Вдова Анисима Поликарпыча — кто не знал общей печальницы и утешницы? — самой государыне Елисавете Петровне угодила, бессонные ночи ей грешным рабьим языком коротала. Сильно скучала иной раз ласковая царица, и хаживали её утешать из предместьев да с базаров бабы-цокотухи, умелые, бедовые на язык. Хаживала и лейб-кампанша Настасья. Сидит, бывало, её величество в кофте да платочке поверх русых, пудреных волос и спрашивает гостью:
— Отчего ты, Филатовна, темна будто становишься?
— Старею, матушка, запустила себя, ласковая; прежде пачкалась белилами, брови марала, румянилась… Ныне всё бросила…
— Румяниться не надо, — говорит царица, — а брови марай… Ну, сядь же, соври про разбойников или про какие иные дела.
— Казни, всевластная, невмочь; вся душенька во мне трепехчется…
— Отчего ж она у тебя трепехчется? — смеётся государыня.
— Как иду к тебе, милостивая, будто на исповедь, а вышла, точно у причастия была…

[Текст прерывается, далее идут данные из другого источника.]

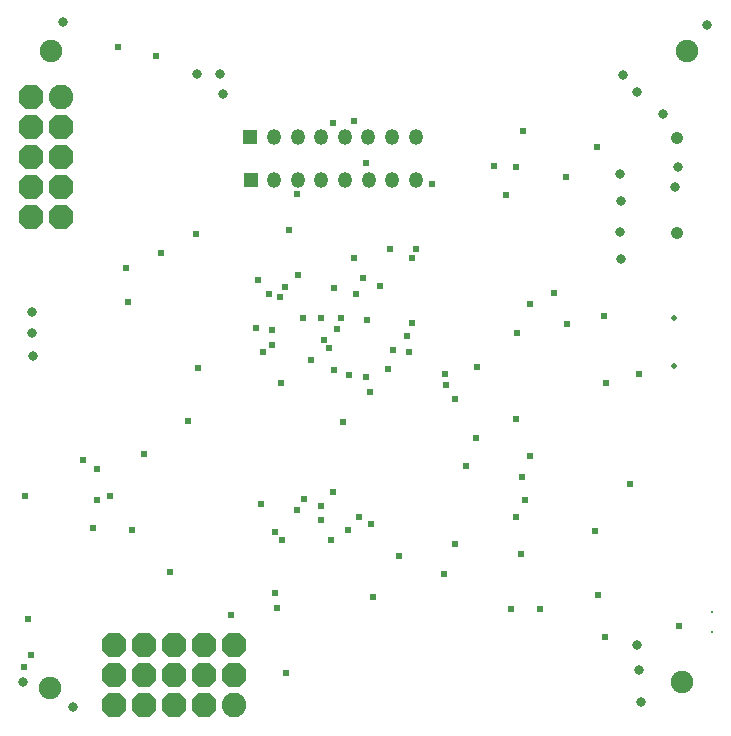
<source format=gbs>
G04*
G04 #@! TF.GenerationSoftware,Altium Limited,Altium Designer,20.2.6 (244)*
G04*
G04 Layer_Color=16711935*
%FSLAX24Y24*%
%MOIN*%
G70*
G04*
G04 #@! TF.SameCoordinates,51859F98-D9B2-4489-9200-0AB67A10A6FC*
G04*
G04*
G04 #@! TF.FilePolarity,Negative*
G04*
G01*
G75*
%ADD87O,0.0480X0.0530*%
%ADD88R,0.0480X0.0480*%
%ADD89C,0.0820*%
%ADD90P,0.0888X8X292.5*%
%ADD91P,0.0888X8X202.5*%
%ADD92C,0.0415*%
%ADD93C,0.0749*%
%ADD94C,0.0080*%
%ADD95C,0.0197*%
%ADD96C,0.0240*%
%ADD105C,0.0320*%
D87*
X31777Y32340D02*
D03*
X30990D02*
D03*
X30203D02*
D03*
X29415D02*
D03*
X28628D02*
D03*
X27840D02*
D03*
X27053D02*
D03*
X31772Y33780D02*
D03*
X30985D02*
D03*
X30197D02*
D03*
X29410D02*
D03*
X28623D02*
D03*
X27835D02*
D03*
X27048D02*
D03*
D88*
X26266Y32340D02*
D03*
X26260Y33780D02*
D03*
D89*
X19940Y35120D02*
D03*
X25730Y14840D02*
D03*
D90*
X18940Y35120D02*
D03*
X19940Y34120D02*
D03*
X18940D02*
D03*
X19940Y33120D02*
D03*
X18940D02*
D03*
X19940Y32120D02*
D03*
X18940D02*
D03*
X19940Y31120D02*
D03*
X18940D02*
D03*
D91*
X25730Y15840D02*
D03*
Y16840D02*
D03*
X24730Y14840D02*
D03*
Y15840D02*
D03*
Y16840D02*
D03*
X23730Y14840D02*
D03*
Y15840D02*
D03*
Y16840D02*
D03*
X22730Y14840D02*
D03*
Y15840D02*
D03*
Y16840D02*
D03*
X21730Y14840D02*
D03*
Y15840D02*
D03*
Y16840D02*
D03*
D92*
X40467Y30584D02*
D03*
Y33734D02*
D03*
D93*
X19575Y15415D02*
D03*
X40648Y15600D02*
D03*
X19600Y36650D02*
D03*
X40820Y36660D02*
D03*
D94*
X41660Y17281D02*
D03*
Y17950D02*
D03*
D95*
X40377Y26151D02*
D03*
Y27731D02*
D03*
D96*
X26530Y29010D02*
D03*
X26890Y28530D02*
D03*
X32710Y19220D02*
D03*
X30344Y18440D02*
D03*
X35110Y24390D02*
D03*
X33770Y23730D02*
D03*
X33460Y22810D02*
D03*
X29000Y21950D02*
D03*
X29020Y34260D02*
D03*
X29730Y34300D02*
D03*
X24520Y26090D02*
D03*
X21140Y22710D02*
D03*
X35570Y23140D02*
D03*
X38090Y17120D02*
D03*
X33079Y25060D02*
D03*
X31636Y29760D02*
D03*
X23280Y29900D02*
D03*
X35130Y32770D02*
D03*
X30140Y27671D02*
D03*
X27860Y29190D02*
D03*
X35350Y33980D02*
D03*
X30100Y32900D02*
D03*
X30010Y29070D02*
D03*
X34370Y32800D02*
D03*
X24440Y30560D02*
D03*
X35920Y18050D02*
D03*
X27093Y20617D02*
D03*
X35267Y19866D02*
D03*
X29528Y20690D02*
D03*
X28620Y21020D02*
D03*
Y21470D02*
D03*
X38910Y22220D02*
D03*
X27266Y25590D02*
D03*
X32310Y32200D02*
D03*
X23120Y36490D02*
D03*
X21840Y36780D02*
D03*
X26464Y27420D02*
D03*
X27239Y28459D02*
D03*
X34770Y31850D02*
D03*
X30570Y28820D02*
D03*
X35410Y21680D02*
D03*
X40540Y17466D02*
D03*
X23590Y19270D02*
D03*
X25610Y17850D02*
D03*
X24186Y24326D02*
D03*
X29040Y26000D02*
D03*
X35141Y27230D02*
D03*
X31470Y27140D02*
D03*
X22720Y23220D02*
D03*
X31653Y27590D02*
D03*
X21160Y21680D02*
D03*
X30120Y25780D02*
D03*
X21580Y21800D02*
D03*
X29540Y25860D02*
D03*
X21000Y20730D02*
D03*
X30240Y25280D02*
D03*
X28890Y26750D02*
D03*
X35590Y28210D02*
D03*
X29290Y27760D02*
D03*
X36790Y32450D02*
D03*
X28720Y27000D02*
D03*
X36386Y28580D02*
D03*
X35110Y21120D02*
D03*
X30280Y20880D02*
D03*
X26990Y26860D02*
D03*
X26980Y27350D02*
D03*
X26684Y26610D02*
D03*
X22130Y29420D02*
D03*
X37760Y20640D02*
D03*
X32760Y25875D02*
D03*
X27410Y28784D02*
D03*
X37830Y33440D02*
D03*
X38050Y27810D02*
D03*
X28017Y27740D02*
D03*
X34960Y18050D02*
D03*
X27320Y20340D02*
D03*
X27540Y30690D02*
D03*
X29140Y27380D02*
D03*
X37850Y18500D02*
D03*
X28940Y20340D02*
D03*
X28040Y21710D02*
D03*
X36807Y27560D02*
D03*
X31010Y26680D02*
D03*
X33090Y20200D02*
D03*
X31220Y19820D02*
D03*
X29868Y21120D02*
D03*
X35330Y22430D02*
D03*
X18720Y16110D02*
D03*
X18860Y17720D02*
D03*
X27820Y21330D02*
D03*
X32780Y25528D02*
D03*
X18940Y16500D02*
D03*
X22320Y20670D02*
D03*
X27440Y15900D02*
D03*
X28600Y27740D02*
D03*
X18760Y21800D02*
D03*
X29790Y28550D02*
D03*
X22179Y28281D02*
D03*
X29060Y28730D02*
D03*
X27800Y31890D02*
D03*
X30850Y26030D02*
D03*
X27160Y18073D02*
D03*
X27080Y18587D02*
D03*
X33810Y26123D02*
D03*
X26610Y21560D02*
D03*
X29343Y24293D02*
D03*
X20690Y23020D02*
D03*
X38110Y25590D02*
D03*
X31550Y26610D02*
D03*
X28290Y26350D02*
D03*
X39210Y25870D02*
D03*
X30910Y30040D02*
D03*
X31780Y30050D02*
D03*
X29730Y29755D02*
D03*
D105*
X41470Y37500D02*
D03*
X40010Y34540D02*
D03*
X39160Y35270D02*
D03*
X38670Y35830D02*
D03*
X20000Y37610D02*
D03*
X25340Y35200D02*
D03*
X25250Y35880D02*
D03*
X24490Y35890D02*
D03*
X18670Y15620D02*
D03*
X20350Y14790D02*
D03*
X39290Y14940D02*
D03*
X39210Y16000D02*
D03*
X39160Y16830D02*
D03*
X40430Y32100D02*
D03*
X40500Y32770D02*
D03*
X38590Y32530D02*
D03*
X38630Y31650D02*
D03*
X38590Y30600D02*
D03*
X38600Y29710D02*
D03*
X18990Y27930D02*
D03*
Y27230D02*
D03*
X19020Y26480D02*
D03*
M02*

</source>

И припадёт Настасья к постели царицы, ножки, юбочку её целует, до утра ей тараторит.
— В чём счастье, Филатовна?
— В силе, матушка государыня, в знатности да в деньгах. По деньгам и молебны служат.
— А горе в чём?
— Без денег, всемилостивая.
— Да ты, нешто, ведьма, жадна?
— Жадна, ох, жадна и всё, пресветлая, что пожалуешь, возьму… Деньга — ох! — она ведь и попа купит, и Бога обманет…
Весело царице.
— Вот, было в старые годы… — начнёт Филатовна и говорит про всё, что видела и слышала на свете, на долгом веку.

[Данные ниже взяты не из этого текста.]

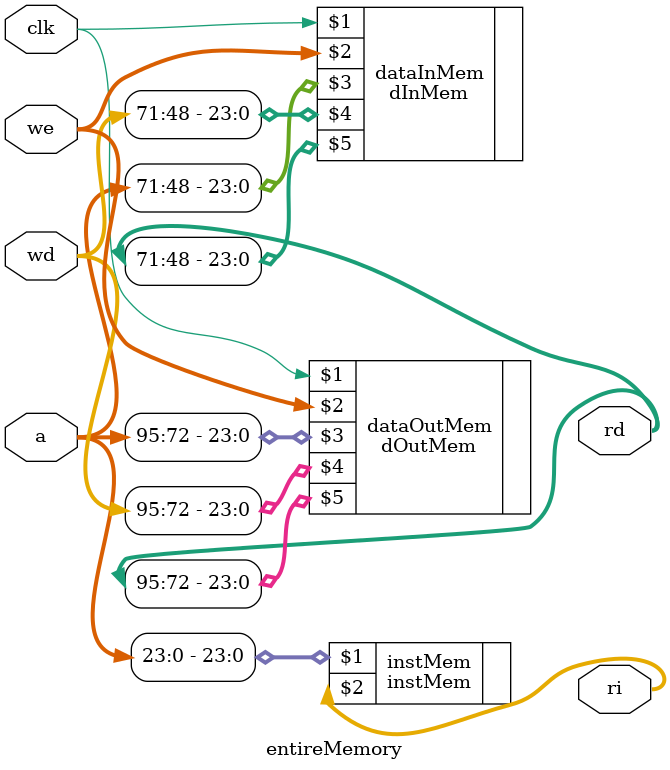
<source format=sv>

/*
	todo: definir bien los tamanos de las memorias
	Memory with segmentation
	Inputs:
	- clk: the clock
	- we: enables writing on data segment
	- a1: instruction segment address
	- a2: data segment address
	- wd: data to write on data segment
	Outputs:
	- rd1: instruction requested
	- rd2: data requested
*/

module entireMemory #(parameter WIDTH = 24)
  (input logic clk,
	input logic [3:0] we,
	input logic [WIDTH*4-1:0] a, wd, //  [95:0]
	output logic [WIDTH*4-1:WIDTH] rd,    //  [95:0]
	output logic [WIDTH-1:0] ri    //  [95:0]
	); 
		
	logic [WIDTH-1:0] rdTemp;	
		
	// [WIDTH-1:0] = [23:0]
	instMem #(24,64) // Instruction mem
		instMem(a[WIDTH-1:0],ri); 
		
	// [WIDTH*2-1:WIDTH] = [47:24]
	//senFuncMem #(24,1024) // Sen Func Mem
	//	senoFuncMemInst(clk,we,a[WIDTH-1:0],wd[WIDTH-1:0],rd[WIDTH-1:0]);	
	
	
	//assign ri = rdTemp;
	// [WIDTH*2-1:WIDTH] = [47:24]
	//senFuncMem #(24,1024) // Sen Func Mem
	//	senoFuncMem(clk,we,a[WIDTH*2-1:WIDTH],wd[WIDTH*2-1:WIDTH],rd[WIDTH*2-1:WIDTH]);
		
	// [WIDTH*3-1:WIDTH*2] = [71:48]
	dInMem #(24,90000) // In data
		dataInMem(clk,we,a[WIDTH*3-1:WIDTH*2],wd[WIDTH*3-1:WIDTH*2],rd[WIDTH*3-1:WIDTH*2]);

	// [WIDTH*4-1:WIDTH*3] = [95:72]
	dOutMem #(24,90000) //Out data
		dataOutMem(clk,we,a[WIDTH*4-1:WIDTH*3],wd[WIDTH*4-1:WIDTH*3],rd[WIDTH*4-1:WIDTH*3]);		
	//	
	
endmodule
</source>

Фавориты её побаивались, и сам канцлер Бестужев в праздники посылал ей подарки — муки, мёду, пудовых белуг и осетров. И хоть недолго Филатовна пожила за вдовцом, сержантом лейб-кампании, зато всласть, в полную волю. Анисим Поликарпыч нередко загуливал и буянил, но уважал Настю и тоже побаивался, а по смерти отказал ей дом на Острову у Невы. Падчерицу она пристроила за повара графа Разумовского, но вскоре её схоронила и осталась круглой сиротой. Зато кто её не знал? Совет ли дать, навестить ли в горе, похлопотать ли за кого — её было дело. Не только светские, духовные её уважали… Церкви Андрея поп взял её к себе кумой. Дом, хозяйство Филатовны славились в околотке. Сама она стряпала, окна и полы мыла, без очков на старости лет шила бисером, золотом, копала огород и доила коров. И не раз сама государыня Елисавета Петровна лично удостаивала её заездом к ней — малины тарелку откушать, прямо с кустов, либо выпить из холодильни стакан свежего, неснятого молока. И деньги водились у Филатовны. Они-то её и погубили. Отдавала она их тайком богатеньким господам в рост. Но попутал бес. Одна знакомка дала совет. Погналась Бавыкина за большим барышом, ссудила немалый куш известному гвардейскому моту и всю казну потеряла. Хотела извернуться молчком; поплакала, погоревала и заложила свой участок банкиру Фюреру, но не выдержала срочных платежей, дом её со двором были проданы в начале той зимы с молотка.